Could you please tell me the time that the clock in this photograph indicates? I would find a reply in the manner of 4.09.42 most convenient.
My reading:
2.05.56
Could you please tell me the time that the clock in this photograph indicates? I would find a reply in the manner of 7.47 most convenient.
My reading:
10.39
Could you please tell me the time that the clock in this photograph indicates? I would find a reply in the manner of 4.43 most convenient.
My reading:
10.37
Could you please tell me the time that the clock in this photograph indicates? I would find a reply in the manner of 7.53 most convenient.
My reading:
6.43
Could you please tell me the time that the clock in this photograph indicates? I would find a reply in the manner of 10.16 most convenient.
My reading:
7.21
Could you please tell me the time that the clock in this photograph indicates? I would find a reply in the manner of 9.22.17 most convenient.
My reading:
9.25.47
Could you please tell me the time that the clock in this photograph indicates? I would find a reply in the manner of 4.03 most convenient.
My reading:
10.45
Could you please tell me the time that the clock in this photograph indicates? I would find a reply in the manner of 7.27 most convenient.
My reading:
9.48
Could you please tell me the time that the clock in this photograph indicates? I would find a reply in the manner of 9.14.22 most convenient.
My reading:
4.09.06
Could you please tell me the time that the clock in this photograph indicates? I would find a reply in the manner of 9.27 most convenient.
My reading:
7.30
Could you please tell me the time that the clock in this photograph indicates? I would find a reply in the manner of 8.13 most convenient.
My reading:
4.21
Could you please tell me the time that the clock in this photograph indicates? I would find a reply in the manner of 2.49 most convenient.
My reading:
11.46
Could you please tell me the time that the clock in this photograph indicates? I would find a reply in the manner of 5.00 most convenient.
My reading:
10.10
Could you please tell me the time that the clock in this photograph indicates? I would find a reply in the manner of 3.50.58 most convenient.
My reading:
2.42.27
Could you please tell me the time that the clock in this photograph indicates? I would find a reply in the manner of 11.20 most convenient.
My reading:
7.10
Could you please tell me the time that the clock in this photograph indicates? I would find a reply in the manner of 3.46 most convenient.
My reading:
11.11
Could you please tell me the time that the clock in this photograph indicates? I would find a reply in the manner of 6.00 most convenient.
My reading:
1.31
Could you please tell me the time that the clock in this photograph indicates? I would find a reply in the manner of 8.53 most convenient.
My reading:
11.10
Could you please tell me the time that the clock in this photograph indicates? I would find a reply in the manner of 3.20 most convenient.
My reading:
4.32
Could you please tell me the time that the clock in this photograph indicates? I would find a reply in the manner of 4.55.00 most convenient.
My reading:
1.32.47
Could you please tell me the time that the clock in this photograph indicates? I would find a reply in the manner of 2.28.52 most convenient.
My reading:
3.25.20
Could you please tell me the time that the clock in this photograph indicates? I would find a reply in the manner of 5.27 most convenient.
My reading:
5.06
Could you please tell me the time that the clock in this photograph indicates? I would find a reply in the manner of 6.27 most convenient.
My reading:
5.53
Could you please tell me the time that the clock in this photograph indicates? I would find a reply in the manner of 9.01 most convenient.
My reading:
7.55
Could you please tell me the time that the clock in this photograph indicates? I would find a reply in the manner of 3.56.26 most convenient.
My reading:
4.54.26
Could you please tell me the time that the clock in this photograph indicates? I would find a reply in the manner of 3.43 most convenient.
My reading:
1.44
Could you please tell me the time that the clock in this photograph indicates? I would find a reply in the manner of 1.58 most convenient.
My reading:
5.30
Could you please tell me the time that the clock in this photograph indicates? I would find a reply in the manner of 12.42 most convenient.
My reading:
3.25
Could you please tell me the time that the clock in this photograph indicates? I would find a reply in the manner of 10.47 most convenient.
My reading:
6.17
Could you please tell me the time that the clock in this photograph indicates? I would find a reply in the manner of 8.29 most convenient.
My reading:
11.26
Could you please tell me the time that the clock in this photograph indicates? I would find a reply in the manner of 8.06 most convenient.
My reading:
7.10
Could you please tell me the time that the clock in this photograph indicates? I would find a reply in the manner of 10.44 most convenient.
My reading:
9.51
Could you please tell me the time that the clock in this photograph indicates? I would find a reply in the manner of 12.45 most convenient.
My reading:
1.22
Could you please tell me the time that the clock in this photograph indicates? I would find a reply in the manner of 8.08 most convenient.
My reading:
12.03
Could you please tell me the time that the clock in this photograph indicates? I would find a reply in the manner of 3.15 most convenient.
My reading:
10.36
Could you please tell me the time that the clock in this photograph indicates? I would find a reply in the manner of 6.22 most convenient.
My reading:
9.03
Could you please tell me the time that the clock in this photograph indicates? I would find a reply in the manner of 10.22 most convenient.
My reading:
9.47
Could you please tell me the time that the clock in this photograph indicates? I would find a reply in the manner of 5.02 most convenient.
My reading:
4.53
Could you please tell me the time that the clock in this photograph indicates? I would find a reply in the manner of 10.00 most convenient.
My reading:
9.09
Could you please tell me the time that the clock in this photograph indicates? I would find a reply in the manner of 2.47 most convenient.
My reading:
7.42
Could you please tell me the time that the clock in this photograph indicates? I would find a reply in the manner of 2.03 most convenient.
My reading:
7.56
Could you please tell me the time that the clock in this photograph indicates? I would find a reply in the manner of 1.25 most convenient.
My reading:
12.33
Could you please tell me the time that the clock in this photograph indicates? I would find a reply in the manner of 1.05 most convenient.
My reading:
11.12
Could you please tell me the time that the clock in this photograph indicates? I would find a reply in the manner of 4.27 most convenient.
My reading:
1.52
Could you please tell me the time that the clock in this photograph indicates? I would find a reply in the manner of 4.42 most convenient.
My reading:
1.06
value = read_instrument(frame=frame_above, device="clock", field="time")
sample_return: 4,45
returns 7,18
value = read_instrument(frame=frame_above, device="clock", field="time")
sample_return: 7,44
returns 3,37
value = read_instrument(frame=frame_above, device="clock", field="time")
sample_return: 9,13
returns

### Aim
Please reproduce every row above word for word, with no changes.

### Exercise output
Could you please tell me the time that the clock in this photograph indicates? I would find a reply in the manner of 4.09.42 most convenient.
My reading:
2.05.56
Could you please tell me the time that the clock in this photograph indicates? I would find a reply in the manner of 7.47 most convenient.
My reading:
10.39
Could you please tell me the time that the clock in this photograph indicates? I would find a reply in the manner of 4.43 most convenient.
My reading:
10.37
Could you please tell me the time that the clock in this photograph indicates? I would find a reply in the manner of 7.53 most convenient.
My reading:
6.43
Could you please tell me the time that the clock in this photograph indicates? I would find a reply in the manner of 10.16 most convenient.
My reading:
7.21
Could you please tell me the time that the clock in this photograph indicates? I would find a reply in the manner of 9.22.17 most convenient.
My reading:
9.25.47
Could you please tell me the time that the clock in this photograph indicates? I would find a reply in the manner of 4.03 most convenient.
My reading:
10.45
Could you please tell me the time that the clock in this photograph indicates? I would find a reply in the manner of 7.27 most convenient.
My reading:
9.48
Could you please tell me the time that the clock in this photograph indicates? I would find a reply in the manner of 9.14.22 most convenient.
My reading:
4.09.06
Could you please tell me the time that the clock in this photograph indicates? I would find a reply in the manner of 9.27 most convenient.
My reading:
7.30
Could you please tell me the time that the clock in this photograph indicates? I would find a reply in the manner of 8.13 most convenient.
My reading:
4.21
Could you please tell me the time that the clock in this photograph indicates? I would find a reply in the manner of 2.49 most convenient.
My reading:
11.46
Could you please tell me the time that the clock in this photograph indicates? I would find a reply in the manner of 5.00 most convenient.
My reading:
10.10
Could you please tell me the time that the clock in this photograph indicates? I would find a reply in the manner of 3.50.58 most convenient.
My reading:
2.42.27
Could you please tell me the time that the clock in this photograph indicates? I would find a reply in the manner of 11.20 most convenient.
My reading:
7.10
Could you please tell me the time that the clock in this photograph indicates? I would find a reply in the manner of 3.46 most convenient.
My reading:
11.11
Could you please tell me the time that the clock in this photograph indicates? I would find a reply in the manner of 6.00 most convenient.
My reading:
1.31
Could you please tell me the time that the clock in this photograph indicates? I would find a reply in the manner of 8.53 most convenient.
My reading:
11.10
Could you please tell me the time that the clock in this photograph indicates? I would find a reply in the manner of 3.20 most convenient.
My reading:
4.32
Could you please tell me the time that the clock in this photograph indicates? I would find a reply in the manner of 4.55.00 most convenient.
My reading:
1.32.47
Could you please tell me the time that the clock in this photograph indicates? I would find a reply in the manner of 2.28.52 most convenient.
My reading:
3.25.20
Could you please tell me the time that the clock in this photograph indicates? I would find a reply in the manner of 5.27 most convenient.
My reading:
5.06
Could you please tell me the time that the clock in this photograph indicates? I would find a reply in the manner of 6.27 most convenient.
My reading:
5.53
Could you please tell me the time that the clock in this photograph indicates? I would find a reply in the manner of 9.01 most convenient.
My reading:
7.55
Could you please tell me the time that the clock in this photograph indicates? I would find a reply in the manner of 3.56.26 most convenient.
My reading:
4.54.26
Could you please tell me the time that the clock in this photograph indicates? I would find a reply in the manner of 3.43 most convenient.
My reading:
1.44
Could you please tell me the time that the clock in this photograph indicates? I would find a reply in the manner of 1.58 most convenient.
My reading:
5.30
Could you please tell me the time that the clock in this photograph indicates? I would find a reply in the manner of 12.42 most convenient.
My reading:
3.25
Could you please tell me the time that the clock in this photograph indicates? I would find a reply in the manner of 10.47 most convenient.
My reading:
6.17
Could you please tell me the time that the clock in this photograph indicates? I would find a reply in the manner of 8.29 most convenient.
My reading:
11.26
Could you please tell me the time that the clock in this photograph indicates? I would find a reply in the manner of 8.06 most convenient.
My reading:
7.10
Could you please tell me the time that the clock in this photograph indicates? I would find a reply in the manner of 10.44 most convenient.
My reading:
9.51
Could you please tell me the time that the clock in this photograph indicates? I would find a reply in the manner of 12.45 most convenient.
My reading:
1.22
Could you please tell me the time that the clock in this photograph indicates? I would find a reply in the manner of 8.08 most convenient.
My reading:
12.03
Could you please tell me the time that the clock in this photograph indicates? I would find a reply in the manner of 3.15 most convenient.
My reading:
10.36
Could you please tell me the time that the clock in this photograph indicates? I would find a reply in the manner of 6.22 most convenient.
My reading:
9.03
Could you please tell me the time that the clock in this photograph indicates? I would find a reply in the manner of 10.22 most convenient.
My reading:
9.47
Could you please tell me the time that the clock in this photograph indicates? I would find a reply in the manner of 5.02 most convenient.
My reading:
4.53
Could you please tell me the time that the clock in this photograph indicates? I would find a reply in the manner of 10.00 most convenient.
My reading:
9.09
Could you please tell me the time that the clock in this photograph indicates? I would find a reply in the manner of 2.47 most convenient.
My reading:
7.42
Could you please tell me the time that the clock in this photograph indicates? I would find a reply in the manner of 2.03 most convenient.
My reading:
7.56
Could you please tell me the time that the clock in this photograph indicates? I would find a reply in the manner of 1.25 most convenient.
My reading:
12.33
Could you please tell me the time that the clock in this photograph indicates? I would find a reply in the manner of 1.05 most convenient.
My reading:
11.12
Could you please tell me the time that the clock in this photograph indicates? I would find a reply in the manner of 4.27 most convenient.
My reading:
1.52
Could you please tell me the time that the clock in this photograph indicates? I would find a reply in the manner of 4.42 most convenient.
My reading:
1.06
value = read_instrument(frame=frame_above, device="clock", field="time")
sample_return: 4,45
returns 7,18
value = read_instrument(frame=frame_above, device="clock", field="time")
sample_return: 7,44
returns 3,37
value = read_instrument(frame=frame_above, device="clock", field="time")
sample_return: 9,13
returns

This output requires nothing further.